= ABOUT THIS TASK =
In the article on the song "Cannibal," reproduce verbatim the passage from "Marcus Mumford singles" to "by Blake Mills.".

= SUPPLIED TEXT =

>>>

Single by Marcus Mumford

from the album Self-Titled
- Released: 14 July 2022
- Genre: Folk rock
- Length: 4:01
- Label: Capitol
- Songwriter: Marcus Mumford
- Producer: Blake Mills

Marcus Mumford singles chronology
| "Lay Your Head on Me" (2020) | "Cannibal" (2022) | "Grace" (2022) |

Music video
- Cannibal on YouTube

= Cannibal (Marcus Mumford song) =

2022 song

"Cannibal" is the debut solo single by Mumford & Sons frontman Marcus Mumford, released on 14 July 2022 by Capitol Records. It is the lead single from his solo debut album Self-Titled, and was produced by Blake Mills.

<<<

= STUDY MATERIAL =
>>>

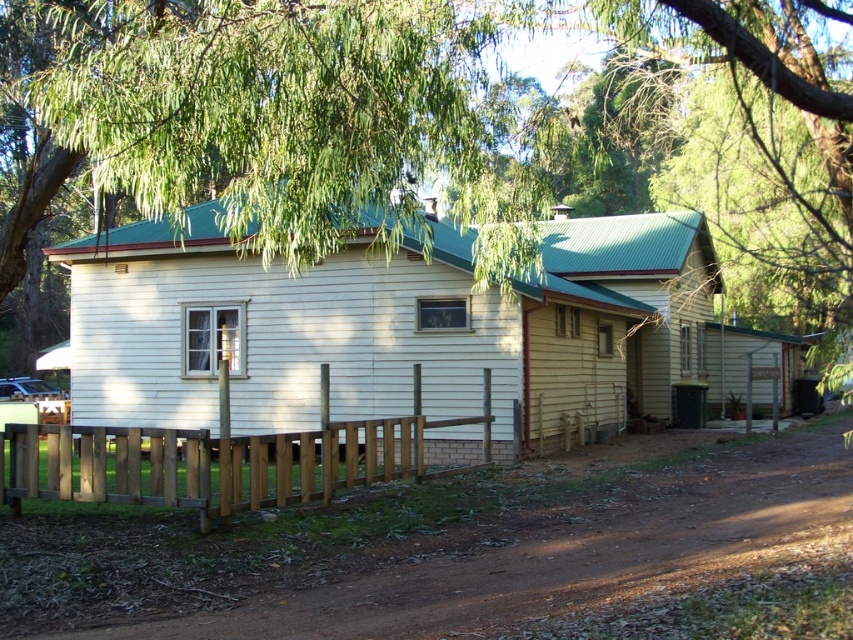
Does brown dirt track at lower center have a lesser width compared to brown wooden fence at lower center?

No, brown dirt track at lower center is not thinner than brown wooden fence at lower center.

At what (x,y) coordinates should I click in order to perform the action: click on brown dirt track at lower center. Please return your answer as a coordinate pair (x, y). Looking at the image, I should click on (419, 547).

I want to click on brown dirt track at lower center, so click(419, 547).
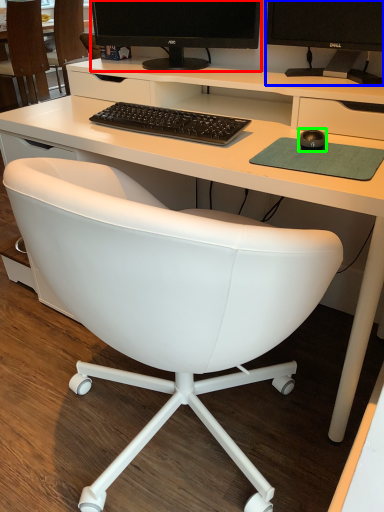
Question: Based on their relative distances, which object is farther from computer monitor (highlighted by a red box)? Choose from television (highlighted by a blue box) and mouse (highlighted by a green box).

Choices:
 (A) television
 (B) mouse

Answer: (B)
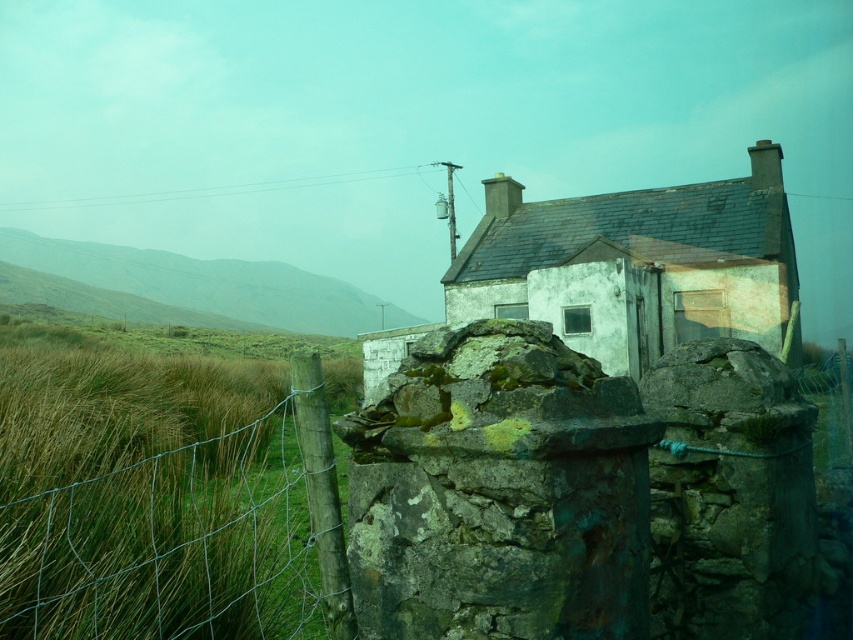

<<<

= ANSWER BELOW =
Marcus Mumford singles chronology
| "Lay Your Head on Me" (2020) | "Cannibal" (2022) | "Grace" (2022) |

Music video
- Cannibal on YouTube

= Cannibal (Marcus Mumford song) =

2022 song

"Cannibal" is the debut solo single by Mumford & Sons frontman Marcus Mumford, released on 14 July 2022 by Capitol Records. It is the lead single from his solo debut album Self-Titled, and was produced by Blake Mills.